The result showed that high-dose vitamin D supplementation can reverse the deficiency and also improve immune response.
The researchers examined two ethnic groups of South Africa’s Cape Town to see whether high-dose vitamin D supplementation improved deficiencies and the cell’s ability to repel HIV-1.
Nina Jablonski, lead research, professor at Pennsylvania State University in the US said, “Cape Town has a seasonal ultraviolet B regime and one of the world’s highest rates of HIV-1 infection, peaking in young adults, making it an appropriate location for a longitudinal study like this one.”

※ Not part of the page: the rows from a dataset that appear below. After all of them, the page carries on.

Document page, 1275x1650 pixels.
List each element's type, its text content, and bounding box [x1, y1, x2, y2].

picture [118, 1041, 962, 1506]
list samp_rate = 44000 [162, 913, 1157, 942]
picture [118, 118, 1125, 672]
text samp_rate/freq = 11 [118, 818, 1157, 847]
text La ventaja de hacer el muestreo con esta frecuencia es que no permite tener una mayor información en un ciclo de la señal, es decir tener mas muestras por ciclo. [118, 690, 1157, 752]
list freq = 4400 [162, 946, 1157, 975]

The researchers had found that both groups exhibited vitamin D deficiency during the winter, with women in both groups being more deficient, on average, than the men.
Because of vitamin D’s impact on the immune system, the researchers provided six weeks of supplemental vitamin D3 to 30 of the Xhosa participants, which brought 77 percent of the participants to optimal vitamin D status.
Jablonski and her team determined that diet, genetics and other variables played very small roles in vitamin D status, although some genetic variations did influence the success of supplementation.
The researchers exposed the blood samples taken during the summer and winter when the participants were vitamin D sufficient or deficient to test how vitamin D status affected the immune system and HIV-1 in particular.
They found that after nine days, the winter blood samples had greater infection than those taken in summer.
The blood sample levels of HIV-1 infection were same as those during the summer after six weeks of vitamin D supplementation.
“High-dosage oral vitamin D3 supplementation attenuated HIV-1 replication, increased circulating white blood cells and reversed winter-associated anemia.”